Asia accounted for a record $20 billion in cross-border data center investments in 2024, said the firm, citing industry data. It said the region’s data center cooling market is projected to reach $7.3 billion by 2031.

Arun Bhatia, executive managing director for Southeast Asia at Carrier, said: “QuantumLeap combines advanced liquid and air cooling, intelligent controls and predictive service into one integrated platform.”

The QuantumLeap framework includes chillers built for rapid capacity recovery and sustainable refrigerants, a coolant distribution unit for AI racks, and Carrier’s Abound digital platform for predictive monitoring. The system also integrates infrastructure management tools such as Nlyte and Automated Logic to optimize data center ecosystems, Carrier said.
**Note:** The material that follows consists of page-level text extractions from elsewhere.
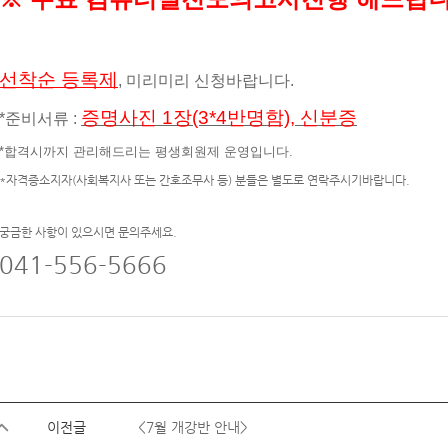
선착순 등록제
, 미리미리 신청바랍니다.
증명사진 1장(3*4반명함), 신분증
*준비서류 :
*합격시까지 관리해드리는 평생회원제 운영입니다.
*자격증소지자(사회복지사 또는 간호조무사 등) 분들은 별도로 연락주시기바랍니다.
궁금한 사항이 있으시면 문의주세요.
041-556-5666
이전글
<7월 개강반 안내>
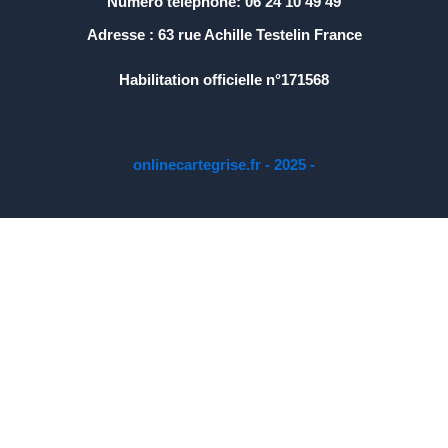
Numéro téléphone: 06 24 10 49 49
Adresse : 63 rue Achille Testelin France
Habilitation officielle n°171568
onlinecartegrise.fr - 2025 -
The Asia Pacific region is on track to become the world’s largest colocation data center market by 2030, surpassing the United States in both total capacity and rental revenue, according to a recent report by Cushman & Wakefield.

In its Asia Pacific Data Center Investment Landscape report, the real estate firm projects that the region will reach 23,904 megawatts (MW) of operational data center capacity by the end of the decade, outpacing the 18,256 MW expected in the U.S. This expected surge in APAC will be chiefly driven by rapid growth in cloud computing, artificial intelligence (AI), digital services and increasing demand for digital infrastructure across Southeast Asia, India and China.